Harm comes when we weaponize the presence of Black and Brown doctors and individuals. Using “DEI” as a racial slur does not erase the need for diversity, equity, and inclusion in health care. Repealing affirmative action does not improve patient care; it exacerbates the hidden biases and structural inequalities already present in the system.
I know that the work I’m doing is not only necessary. It’s sacred.
Research confirms what many of us know from lived experience: increasing racial and ethnic diversity among medical providers improves health outcomes for marginalized communities. Studies show that racial concordance between patients and physicians fosters better communication, trust, and adherence to medical advice. As one provider noted: “When you share ascriptive characteristics with somebody—be it race, be it gender—that can facilitate trust between the patient and the physician, which usually increases communication between them.”
A diverse medical workforce is not just about representation. It is a matter of life and death for communities that already face disproportionate health disparities.
This is why we must continue to:
Engage in difficult conversations. Today this means radical transparency of naming our blind spots, acknowledging our privileges, and being open to new ways of knowing and understanding. In a political climate where equity efforts are misrepresented or outright banned, we must not retreat—we must adapt. Sometimes this looks like letting old things go. Adaptation is necessary for survival. This work doesn’t end because terminology becomes politicized. If anything, it becomes more urgent.
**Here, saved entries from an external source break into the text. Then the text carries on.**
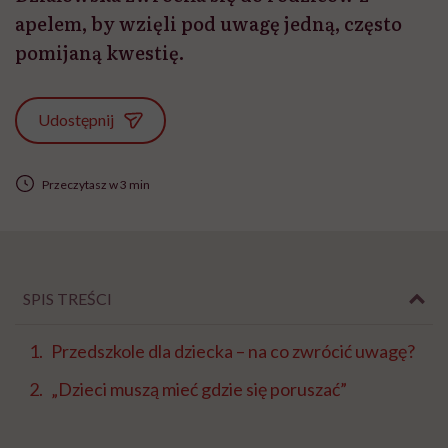
apelem, by wzięli pod uwagę jedną, często
pomijaną kwestię.
Udostępnij
Przeczytasz w 3 min
SPIS TREŚCI
Przedszkole dla dziecka – na co zwrócić uwagę?
„Dzieci muszą mieć gdzie się poruszać”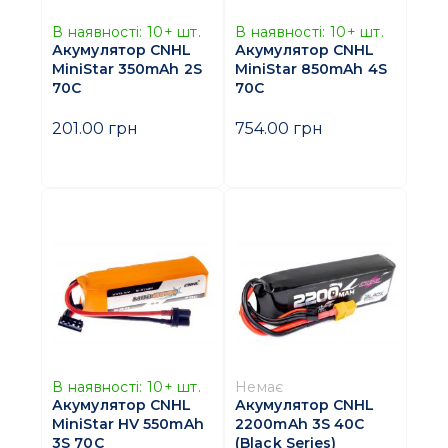
В наявності:
10+
шт.
В наявності:
10+
шт.
Акумулятор CNHL
Акумулятор CNHL
MiniStar 350mAh 2S
MiniStar 850mAh 4S
70C
70C
201.00 грн
754.00 грн
В наявності:
10+
шт.
Немає
Акумулятор CNHL
Акумулятор CNHL
MiniStar HV 550mAh
2200mAh 3S 40C
3S 70C
(Black Series)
We must challenge systemic inequities by committing to deep reeducation and realignment of our values as individuals and within institutions. That means questioning inherited beliefs and frameworks and having a willingness to build new ones grounded in justice and compassion.
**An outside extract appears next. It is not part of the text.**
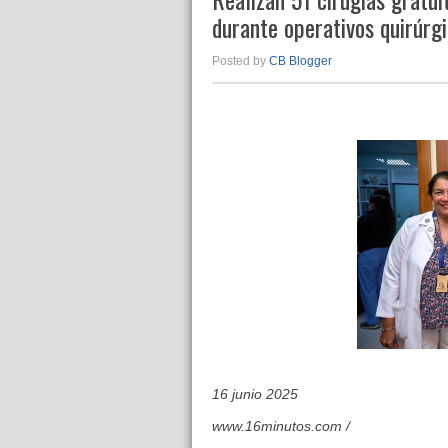
durante operativos quirúrg
Posted by
CB Blogger
16 junio 2025
www.16minutos.com /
Most importantly, we must reject the growing political agendas that seek to determine who is “deserving” of health care and who is not. Access to care is not a privilege—it’s a human right. We must root ourselves in the work, not the buzzwords, and keep showing up for the communities whose lives are on the line. The fight for health equity is a fight for life itself.
In my own journey, I answer this call to action by staying true to what I know. For me, that means actively and creatively engaging with communities in ways that are both enriching and safe. It also means staying on this career path in public health and advocacy, even when well-intentioned voices suggest I pivot to a path of less resistance. I know that the work I’m doing is not only necessary. It’s sacred.